TRY IT = Reproduce the text of all the records below with "agenda" swapped for "calendar" and everything else unchanged. Leave the pictures out of your answer.

RECORDED INFORMATION =
·····

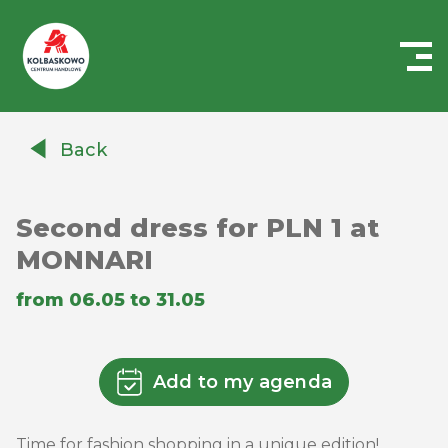
Centrum
Handlowe
Back
Auchan
Kołbaskowo
Second dress for PLN 1 at
MONNARI
from 06.05 to 31.05
Add to my agenda
Time for fashion shopping in a unique edition!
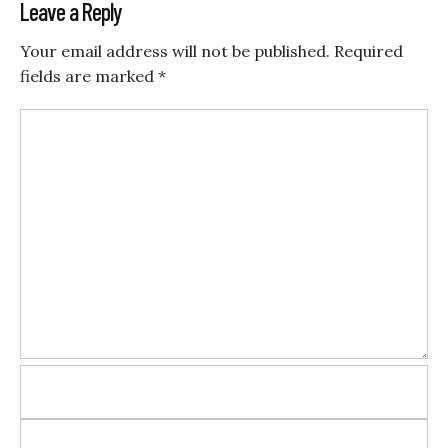
Leave a Reply
Your email address will not be published.
Required
fields are marked
*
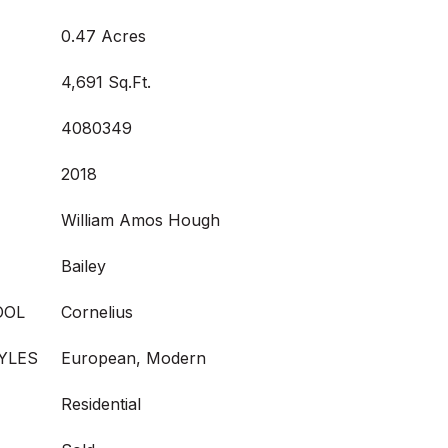
0.47 Acres
4,691 Sq.Ft.
4080349
2018
William Amos Hough
Bailey
OOL
Cornelius
YLES
European, Modern
Residential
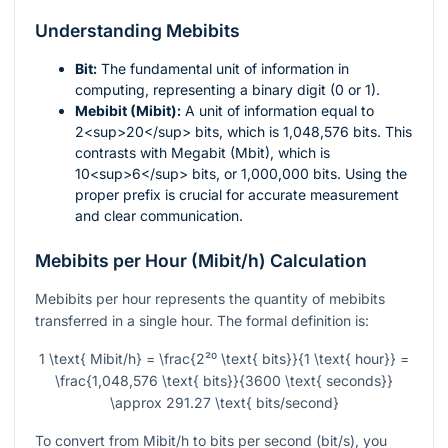
Understanding Mebibits
Bit:
The fundamental unit of information in
computing, representing a binary digit (0 or 1).
Mebibit (Mibit):
A unit of information equal to
2<sup>20</sup> bits, which is 1,048,576 bits. This
contrasts with Megabit (Mbit), which is
10<sup>6</sup> bits, or 1,000,000 bits. Using the
proper prefix is crucial for accurate measurement
and clear communication.
Mebibits per Hour (Mibit/h) Calculation
Mebibits per hour represents the quantity of mebibits
transferred in a single hour. The formal definition is:
1 \text{ Mibit/h} = \frac{2²⁰ \text{ bits}}{1 \text{ hour}} =
\frac{1,048,576 \text{ bits}}{3600 \text{ seconds}}
\approx 291.27 \text{ bits/second}
To convert from Mibit/h to bits per second (bit/s), you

·····

REPLY TO THE TASK =
Centrum
Handlowe
Back
Auchan
Kołbaskowo
Second dress for PLN 1 at
MONNARI
from 06.05 to 31.05
Add to my calendar
Time for fashion shopping in a unique edition!
Leave a Reply
Your email address will not be published.
Required
fields are marked
*
0.47 Acres
4,691 Sq.Ft.
4080349
2018
William Amos Hough
Bailey
OOL
Cornelius
YLES
European, Modern
Residential
Understanding Mebibits
Bit:
The fundamental unit of information in
computing, representing a binary digit (0 or 1).
Mebibit (Mibit):
A unit of information equal to
2<sup>20</sup> bits, which is 1,048,576 bits. This
contrasts with Megabit (Mbit), which is
10<sup>6</sup> bits, or 1,000,000 bits. Using the
proper prefix is crucial for accurate measurement
and clear communication.
Mebibits per Hour (Mibit/h) Calculation
Mebibits per hour represents the quantity of mebibits
transferred in a single hour. The formal definition is:
1 \text{ Mibit/h} = \frac{2²⁰ \text{ bits}}{1 \text{ hour}} =
\frac{1,048,576 \text{ bits}}{3600 \text{ seconds}}
\approx 291.27 \text{ bits/second}
To convert from Mibit/h to bits per second (bit/s), you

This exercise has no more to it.